*EXERCISE DIRECTIONS*:
Could you reproduce, word for word, the lines starting at the one that contains "How many segments does this pie chart have?" and ending at the last line below, leaving the pictures out of your answer?

*INFORMATION SUPPLIED*:
□ □ □

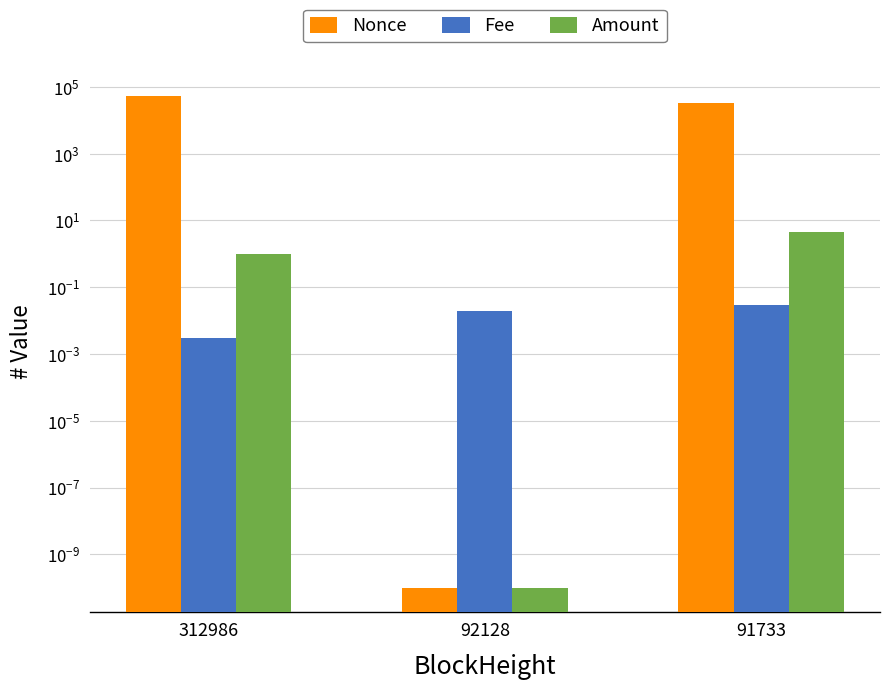

What is the total value across all series at 91733?

33737.5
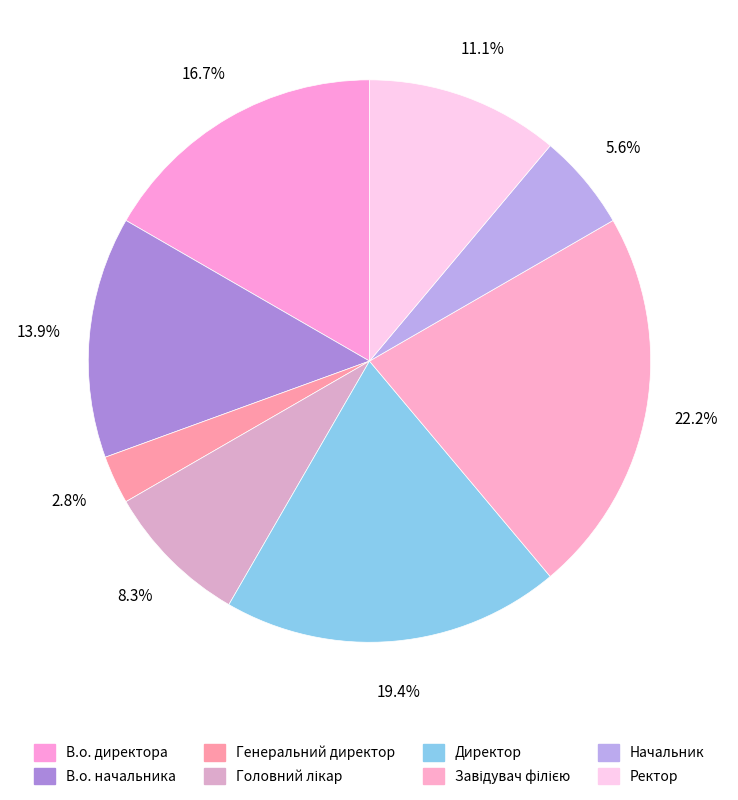

How many segments does this pie chart have?

8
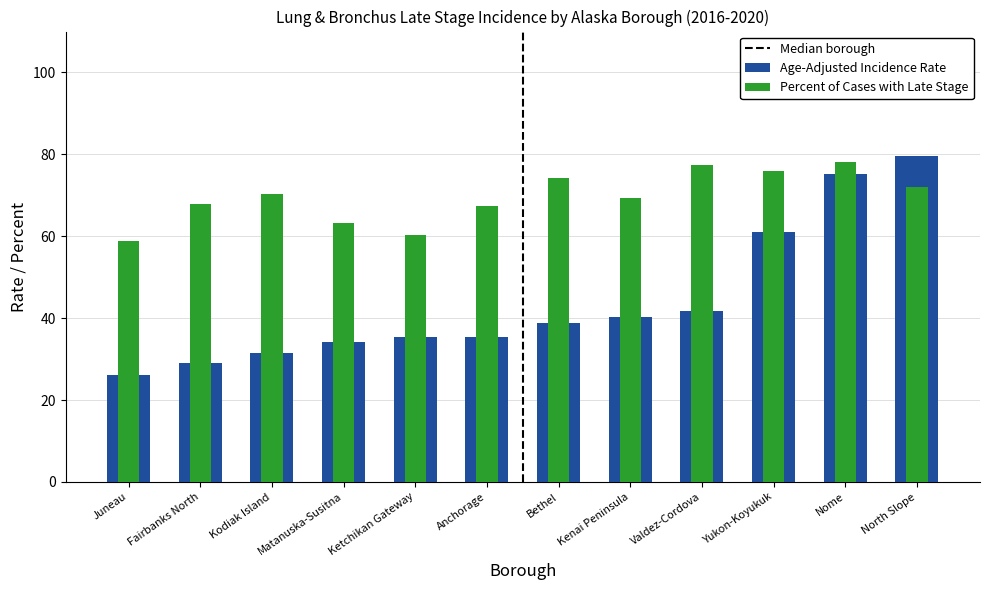

Reading right to left, what are all the values shown in this chart?

Age-Adjusted Incidence Rate: North Slope=79.7	Nome=75.1	Yukon-Koyukuk=61.1	Valdez-Cordova=41.7	Kenai Peninsula=40.3	Bethel=38.7	Anchorage=35.4	Ketchikan Gateway=35.4	Matanuska-Susitna=34.1	Kodiak Island=31.5	Fairbanks North=29.0	Juneau=26.1
Percent of Cases with Late Stage: North Slope=72.0	Nome=78.1	Yukon-Koyukuk=76.0	Valdez-Cordova=77.4	Kenai Peninsula=69.3	Bethel=74.2	Anchorage=67.4	Ketchikan Gateway=60.4	Matanuska-Susitna=63.2	Kodiak Island=70.4	Fairbanks North=67.8	Juneau=58.8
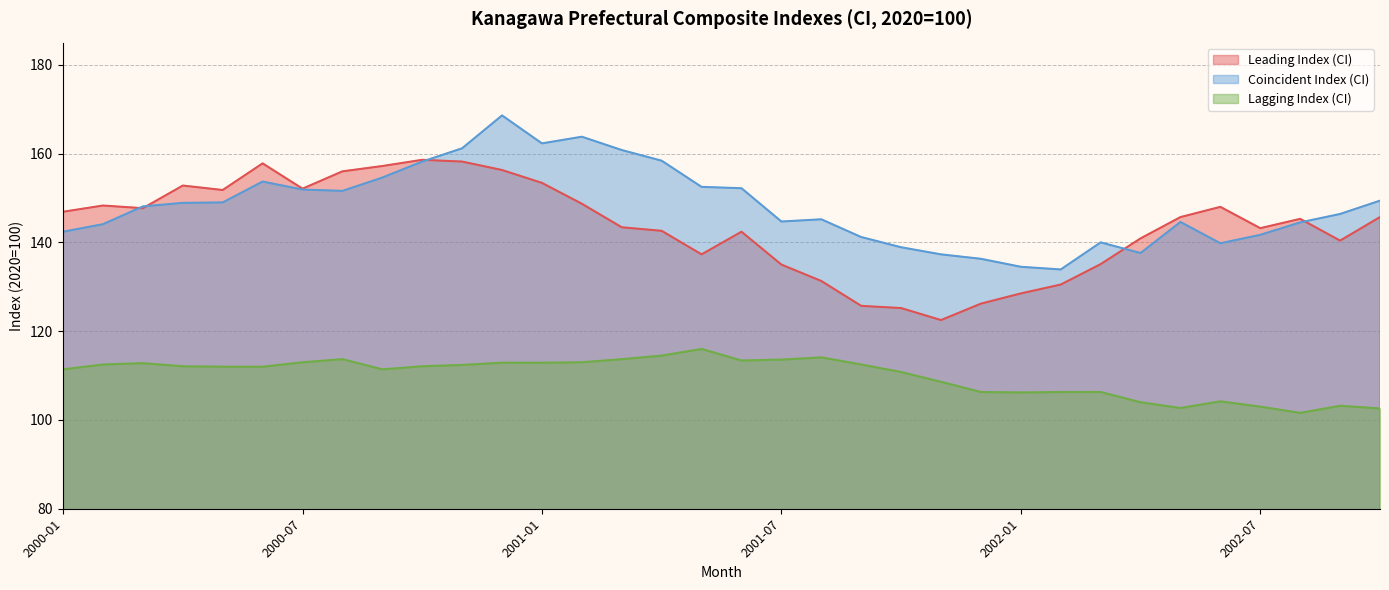

How many interior local valleys does the Coincident Index (CI) series have?

6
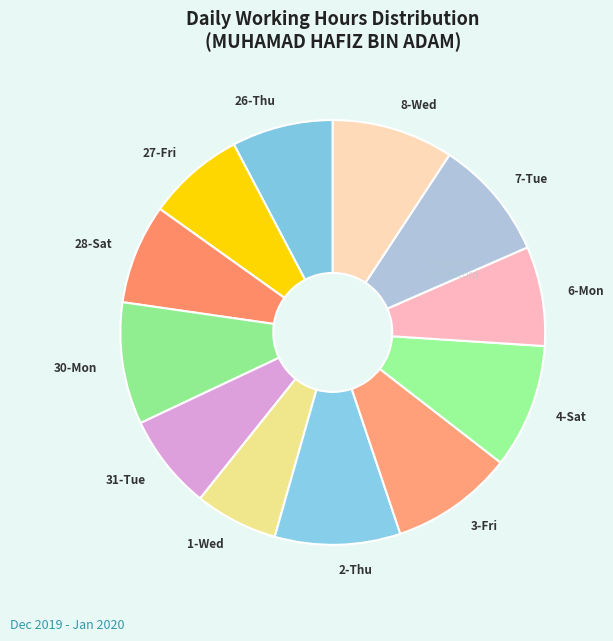

Does 4-Sat represent more than half of the total?

No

□ □ □

*TASK RESPONSE*:
How many segments does this pie chart have?

8

Reading right to left, what are all the values shown in this chart?

Age-Adjusted Incidence Rate: North Slope=79.7	Nome=75.1	Yukon-Koyukuk=61.1	Valdez-Cordova=41.7	Kenai Peninsula=40.3	Bethel=38.7	Anchorage=35.4	Ketchikan Gateway=35.4	Matanuska-Susitna=34.1	Kodiak Island=31.5	Fairbanks North=29.0	Juneau=26.1
Percent of Cases with Late Stage: North Slope=72.0	Nome=78.1	Yukon-Koyukuk=76.0	Valdez-Cordova=77.4	Kenai Peninsula=69.3	Bethel=74.2	Anchorage=67.4	Ketchikan Gateway=60.4	Matanuska-Susitna=63.2	Kodiak Island=70.4	Fairbanks North=67.8	Juneau=58.8

How many interior local valleys does the Coincident Index (CI) series have?

6

Does 4-Sat represent more than half of the total?

No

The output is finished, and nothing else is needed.